Они говорили наперебой. И никто уже не мог ничего понять. Наконец Андрес пробрался к колодцу. И верно, в колодце на воде лежал зверь, с черной от воды шерстью, мутно-синими глазищами, с горестным оскалом зубов. Больше ничего различить не удавалось.
— Батюшки-светы! — женщины всплеснули руками. — Ох, отец, сын и дух святой!
Они еще посокрушались. А потом заметили, что тварь-то в колодце не двигается.
— Околел, — сказал парень.
— Околел, как же! — зачастила тетушка. — И что ты, молодой человек, об этом знаешь! Этот не околеет. Это хитрая бестия. Прикидывается, что спит, чтобы только нас искусить. Его проделки, спаси нас господь! Его козни, боже избави!
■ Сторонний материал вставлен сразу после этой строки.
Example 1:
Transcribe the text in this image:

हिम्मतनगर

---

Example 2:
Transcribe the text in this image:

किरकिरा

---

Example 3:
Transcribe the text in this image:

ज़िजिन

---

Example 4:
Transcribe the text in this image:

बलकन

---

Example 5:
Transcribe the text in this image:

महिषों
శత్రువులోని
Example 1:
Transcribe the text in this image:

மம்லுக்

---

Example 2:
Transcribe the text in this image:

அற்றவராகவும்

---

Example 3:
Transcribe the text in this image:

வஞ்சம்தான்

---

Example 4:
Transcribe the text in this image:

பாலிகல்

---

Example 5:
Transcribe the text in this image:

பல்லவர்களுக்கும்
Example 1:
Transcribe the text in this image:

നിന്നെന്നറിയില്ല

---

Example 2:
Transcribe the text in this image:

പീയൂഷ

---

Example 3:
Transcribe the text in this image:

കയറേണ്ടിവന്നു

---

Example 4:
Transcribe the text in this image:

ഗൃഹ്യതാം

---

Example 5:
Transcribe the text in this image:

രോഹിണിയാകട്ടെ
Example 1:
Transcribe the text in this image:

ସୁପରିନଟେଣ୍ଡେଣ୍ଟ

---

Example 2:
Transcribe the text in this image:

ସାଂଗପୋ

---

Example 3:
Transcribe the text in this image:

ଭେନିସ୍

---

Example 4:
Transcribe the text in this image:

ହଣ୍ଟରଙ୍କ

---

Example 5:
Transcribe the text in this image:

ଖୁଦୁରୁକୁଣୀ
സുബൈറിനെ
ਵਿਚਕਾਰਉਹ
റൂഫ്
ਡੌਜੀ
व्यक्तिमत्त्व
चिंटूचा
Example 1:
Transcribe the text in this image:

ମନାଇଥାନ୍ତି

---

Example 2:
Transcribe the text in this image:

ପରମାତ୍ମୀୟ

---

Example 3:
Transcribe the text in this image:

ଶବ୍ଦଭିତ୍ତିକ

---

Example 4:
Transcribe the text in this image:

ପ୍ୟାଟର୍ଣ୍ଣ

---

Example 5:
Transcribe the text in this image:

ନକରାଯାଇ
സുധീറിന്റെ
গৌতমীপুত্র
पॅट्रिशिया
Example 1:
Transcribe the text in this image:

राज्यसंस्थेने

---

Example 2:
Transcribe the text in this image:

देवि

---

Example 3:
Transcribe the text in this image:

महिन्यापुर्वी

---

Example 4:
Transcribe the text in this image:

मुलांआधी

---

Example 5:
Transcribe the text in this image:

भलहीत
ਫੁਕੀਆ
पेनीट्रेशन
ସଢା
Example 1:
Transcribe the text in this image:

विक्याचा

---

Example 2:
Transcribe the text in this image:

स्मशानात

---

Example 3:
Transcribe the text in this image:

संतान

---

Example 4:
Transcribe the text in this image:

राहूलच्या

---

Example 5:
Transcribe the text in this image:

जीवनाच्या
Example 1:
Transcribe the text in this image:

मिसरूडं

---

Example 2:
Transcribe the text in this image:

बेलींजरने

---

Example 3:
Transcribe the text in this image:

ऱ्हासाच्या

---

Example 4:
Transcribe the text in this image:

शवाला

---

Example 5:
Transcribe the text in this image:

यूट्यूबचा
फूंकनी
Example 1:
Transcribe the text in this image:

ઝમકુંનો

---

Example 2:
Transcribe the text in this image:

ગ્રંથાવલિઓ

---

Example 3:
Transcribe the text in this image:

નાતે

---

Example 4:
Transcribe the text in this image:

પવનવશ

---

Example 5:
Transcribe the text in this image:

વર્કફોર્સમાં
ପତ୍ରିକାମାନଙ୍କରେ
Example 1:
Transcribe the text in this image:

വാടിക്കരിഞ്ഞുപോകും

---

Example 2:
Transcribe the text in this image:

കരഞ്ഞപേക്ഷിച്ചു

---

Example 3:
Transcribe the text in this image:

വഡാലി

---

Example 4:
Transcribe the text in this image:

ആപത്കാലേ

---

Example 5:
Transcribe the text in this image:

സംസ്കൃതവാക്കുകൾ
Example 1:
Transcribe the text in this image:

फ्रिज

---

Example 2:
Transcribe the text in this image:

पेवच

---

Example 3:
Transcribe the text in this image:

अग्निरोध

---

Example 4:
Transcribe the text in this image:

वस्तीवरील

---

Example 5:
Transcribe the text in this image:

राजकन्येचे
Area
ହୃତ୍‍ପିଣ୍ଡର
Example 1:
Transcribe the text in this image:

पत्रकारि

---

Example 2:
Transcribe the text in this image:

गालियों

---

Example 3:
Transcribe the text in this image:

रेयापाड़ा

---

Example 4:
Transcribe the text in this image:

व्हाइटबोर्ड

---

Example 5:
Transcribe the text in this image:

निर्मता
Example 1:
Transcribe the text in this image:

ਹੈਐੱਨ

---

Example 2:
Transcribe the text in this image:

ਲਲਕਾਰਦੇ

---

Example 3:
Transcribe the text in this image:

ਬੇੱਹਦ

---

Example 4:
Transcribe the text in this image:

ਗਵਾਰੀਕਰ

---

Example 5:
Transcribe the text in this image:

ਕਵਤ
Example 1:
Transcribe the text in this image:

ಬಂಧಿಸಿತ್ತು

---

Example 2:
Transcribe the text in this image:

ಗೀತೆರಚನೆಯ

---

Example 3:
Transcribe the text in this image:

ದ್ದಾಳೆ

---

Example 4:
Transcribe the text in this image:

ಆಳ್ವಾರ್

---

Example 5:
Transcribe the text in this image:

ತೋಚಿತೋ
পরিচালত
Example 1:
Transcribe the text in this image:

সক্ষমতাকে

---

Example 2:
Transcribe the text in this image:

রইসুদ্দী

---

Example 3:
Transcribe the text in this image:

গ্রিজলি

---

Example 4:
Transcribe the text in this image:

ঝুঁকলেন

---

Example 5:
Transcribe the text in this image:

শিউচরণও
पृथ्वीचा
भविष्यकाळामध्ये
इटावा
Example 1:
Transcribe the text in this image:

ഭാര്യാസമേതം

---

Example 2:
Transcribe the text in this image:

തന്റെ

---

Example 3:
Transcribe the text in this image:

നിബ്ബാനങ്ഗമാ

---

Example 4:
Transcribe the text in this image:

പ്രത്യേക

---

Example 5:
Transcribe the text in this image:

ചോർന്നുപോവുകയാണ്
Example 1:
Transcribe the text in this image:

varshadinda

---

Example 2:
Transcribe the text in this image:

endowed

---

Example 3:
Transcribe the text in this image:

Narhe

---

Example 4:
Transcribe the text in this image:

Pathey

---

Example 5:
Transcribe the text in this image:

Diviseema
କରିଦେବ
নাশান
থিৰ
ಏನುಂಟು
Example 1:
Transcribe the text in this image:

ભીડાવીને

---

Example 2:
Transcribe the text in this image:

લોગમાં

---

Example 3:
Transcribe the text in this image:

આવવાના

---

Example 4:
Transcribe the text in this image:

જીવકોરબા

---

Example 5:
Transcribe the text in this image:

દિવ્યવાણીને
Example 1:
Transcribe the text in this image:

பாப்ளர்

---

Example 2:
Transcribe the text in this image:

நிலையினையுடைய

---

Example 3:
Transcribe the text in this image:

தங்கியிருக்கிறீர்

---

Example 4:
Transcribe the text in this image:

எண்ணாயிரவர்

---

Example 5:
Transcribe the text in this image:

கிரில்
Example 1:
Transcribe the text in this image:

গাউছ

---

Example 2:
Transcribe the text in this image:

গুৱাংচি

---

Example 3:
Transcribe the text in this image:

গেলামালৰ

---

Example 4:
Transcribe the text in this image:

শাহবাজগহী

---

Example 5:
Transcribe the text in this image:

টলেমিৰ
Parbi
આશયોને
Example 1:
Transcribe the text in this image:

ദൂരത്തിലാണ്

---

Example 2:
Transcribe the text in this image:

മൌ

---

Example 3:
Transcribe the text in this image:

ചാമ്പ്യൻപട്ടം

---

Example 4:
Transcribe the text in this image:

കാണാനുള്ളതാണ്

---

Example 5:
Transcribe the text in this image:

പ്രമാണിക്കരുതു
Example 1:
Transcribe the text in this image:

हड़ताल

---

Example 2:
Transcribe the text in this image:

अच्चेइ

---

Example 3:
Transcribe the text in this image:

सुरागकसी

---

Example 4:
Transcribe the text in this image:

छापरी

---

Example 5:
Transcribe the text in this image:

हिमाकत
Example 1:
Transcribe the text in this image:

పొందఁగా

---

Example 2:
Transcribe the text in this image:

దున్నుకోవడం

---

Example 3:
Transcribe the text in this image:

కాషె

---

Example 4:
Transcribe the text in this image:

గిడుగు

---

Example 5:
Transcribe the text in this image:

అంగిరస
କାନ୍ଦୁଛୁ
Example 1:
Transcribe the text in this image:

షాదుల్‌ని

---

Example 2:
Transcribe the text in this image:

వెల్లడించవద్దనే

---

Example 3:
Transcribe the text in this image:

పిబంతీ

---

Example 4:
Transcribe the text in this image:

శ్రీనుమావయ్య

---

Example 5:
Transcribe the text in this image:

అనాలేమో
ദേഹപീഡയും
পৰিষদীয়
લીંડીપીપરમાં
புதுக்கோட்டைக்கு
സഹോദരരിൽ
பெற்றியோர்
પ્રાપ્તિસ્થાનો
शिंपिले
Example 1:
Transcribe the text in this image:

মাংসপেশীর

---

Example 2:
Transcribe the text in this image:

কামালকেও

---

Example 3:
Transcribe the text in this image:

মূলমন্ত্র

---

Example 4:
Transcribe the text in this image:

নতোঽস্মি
Наконец собрались с духом. Парень бросил в колодец камень. Вторым метили уже лешему в голову. Раздался шлепок по мокрой шкуре и всплеск воды. Дальше дело не двинулось. Тогда опять принесли псалтырь.
До самого вечера стояли люди вокруг колодца и пели. Проезжавший мимо торговец из Сялу привстал в санях и крикнул через забор:
— Эй, саарикуские, кого отпеваете?
— Дьявола, дьявола, — бросил кто-то через плечо.
— Что ты сказал?
Но ответа не последовало. Тогда он зашел во двор.
— Чего вы тут разливаетесь?
— Отец и сын…
— Чего разливаетесь? — спрашиваю. Словно с ума посходили. С непокрытыми головами на таком морозе. Давно сдурели-то?
Старики и старухи глядели на него, губы — синие черточки — холодно и укоризненно сжаты. Но вот торговец пробился к колодцу.